Question

a quarterback claims that he can throw the football a horizontal distance of 195 m. furthermore, he claims that he can do this by launching the ball at the relatively low angle of 32.9° above the horizontal. to evaluate this claim, determine the speed with which this quarterback must throw the ball. assume that the ball is launched and caught at the same vertical level and that air resistance can be ignored. for comparison a baseball pitcher who can accurately throw a fastball at 45 m/s (100 mph) would be considered exceptional.

Explanation:

Step1: Identify the range formula

The range formula for projectile motion when launched and caught at the same vertical - level is $R=\frac{v_{0}^{2}\sin2\theta}{g}$, where $R$ is the range, $v_{0}$ is the initial velocity, $\theta$ is the launch angle, and $g = 9.8\ m/s^{2}$ is the acceleration due to gravity.

Step2: Solve the formula for $v_{0}$

We can re - arrange the formula $R=\frac{v_{0}^{2}\sin2\theta}{g}$ for $v_{0}$. First, multiply both sides of the equation by $g$: $Rg=v_{0}^{2}\sin2\theta$. Then, divide both sides by $\sin2\theta$: $v_{0}^{2}=\frac{Rg}{\sin2\theta}$. Finally, take the square - root of both sides: $v_{0}=\sqrt{\frac{Rg}{\sin2\theta}}$.

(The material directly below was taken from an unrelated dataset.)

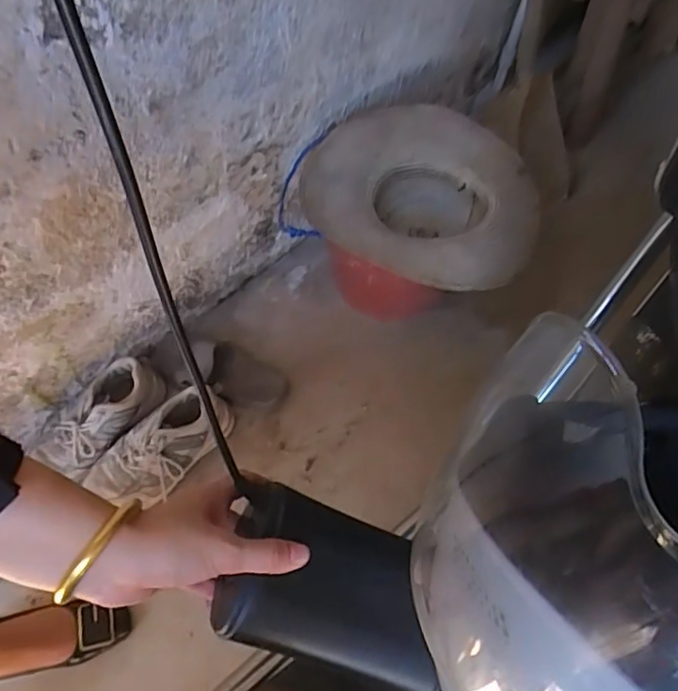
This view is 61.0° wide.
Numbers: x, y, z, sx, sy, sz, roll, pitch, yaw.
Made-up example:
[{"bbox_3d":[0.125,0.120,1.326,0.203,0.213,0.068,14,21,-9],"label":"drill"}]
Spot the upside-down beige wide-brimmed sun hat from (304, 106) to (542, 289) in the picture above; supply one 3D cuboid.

Step3: Calculate $\sin2\theta$

Given $\theta = 32.9^{\circ}$, then $2\theta=2\times32.9^{\circ}=65.8^{\circ}$. So, $\sin2\theta=\sin(65.8^{\circ})\approx0.912$.

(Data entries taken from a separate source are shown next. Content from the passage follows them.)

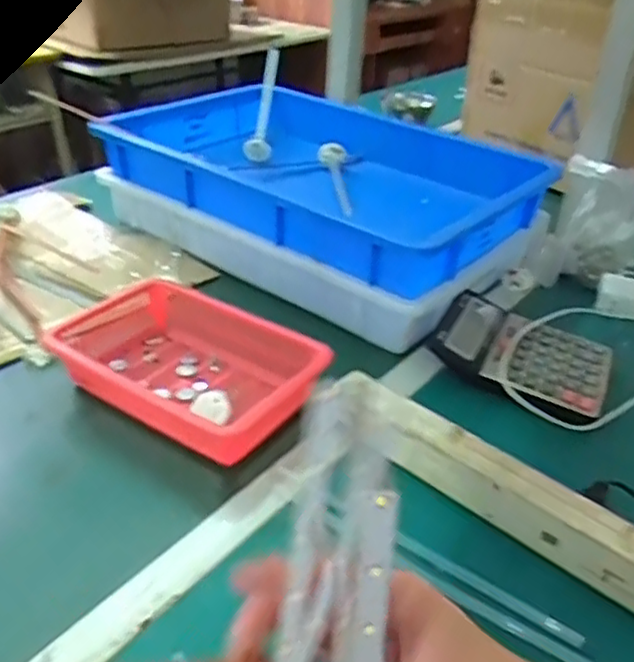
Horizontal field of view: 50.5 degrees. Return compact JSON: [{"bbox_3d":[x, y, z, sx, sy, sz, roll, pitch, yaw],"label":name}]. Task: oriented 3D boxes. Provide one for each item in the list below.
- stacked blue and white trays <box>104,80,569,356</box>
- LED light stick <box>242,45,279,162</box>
[{"bbox_3d":[0.002,-0.216,0.995,0.605,0.133,0.399,27,41,32],"label":"stacked blue and white trays"},{"bbox_3d":[-0.093,-0.407,1.187,0.045,0.045,0.346,2,48,0],"label":"LED light stick"}]

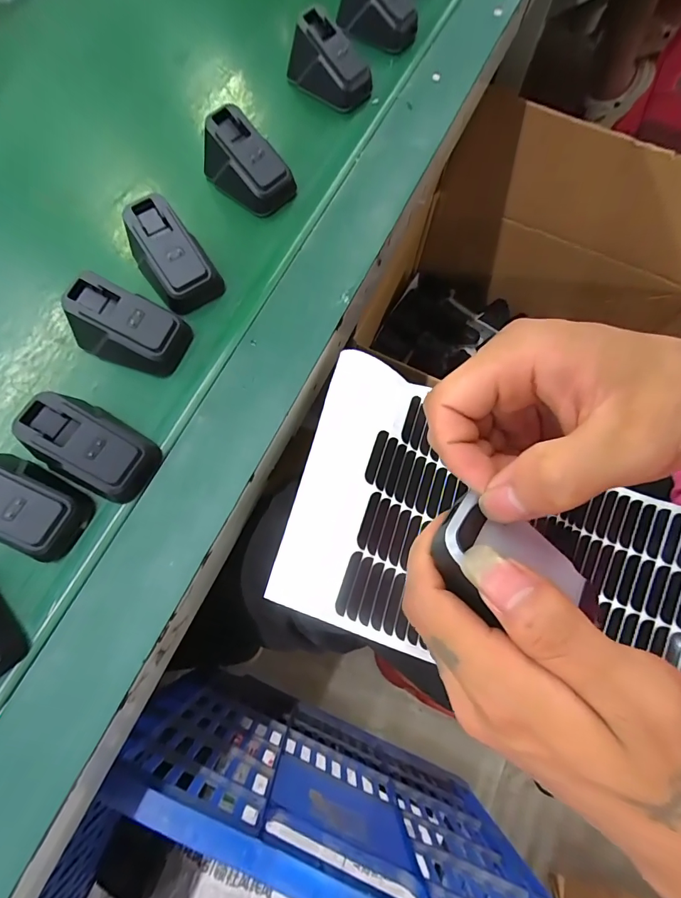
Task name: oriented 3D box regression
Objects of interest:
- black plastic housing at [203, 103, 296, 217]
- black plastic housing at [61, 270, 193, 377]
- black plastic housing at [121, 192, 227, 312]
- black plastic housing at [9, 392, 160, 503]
[{"bbox_3d":[-0.069,-0.210,0.307,0.063,0.040,0.039,38,76,12],"label":"black plastic housing"},{"bbox_3d":[-0.136,-0.077,0.266,0.067,0.042,0.041,12,72,4],"label":"black plastic housing"},{"bbox_3d":[-0.114,-0.130,0.281,0.041,0.039,0.062,-34,75,-10],"label":"black plastic housing"},{"bbox_3d":[-0.144,-0.003,0.242,0.065,0.042,0.048,32,75,10],"label":"black plastic housing"}]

Step4: Substitute the values of $R$, $g$, and $\sin2\theta$

We know that $R = 195\ m$ and $g = 9.8\ m/s^{2}$. Substituting these values into the formula $v_{0}=\sqrt{\frac{Rg}{\sin2\theta}}$, we get $v_{0}=\sqrt{\frac{195\times9.8}{0.912}}$.
First, calculate the numerator: $195\times9.8 = 1911$. Then, $\frac{1911}{0.912}\approx2095.4$. And $v_{0}=\sqrt{2095.4}\approx45.8\ m/s$.

Answer:

$45.8\ m/s$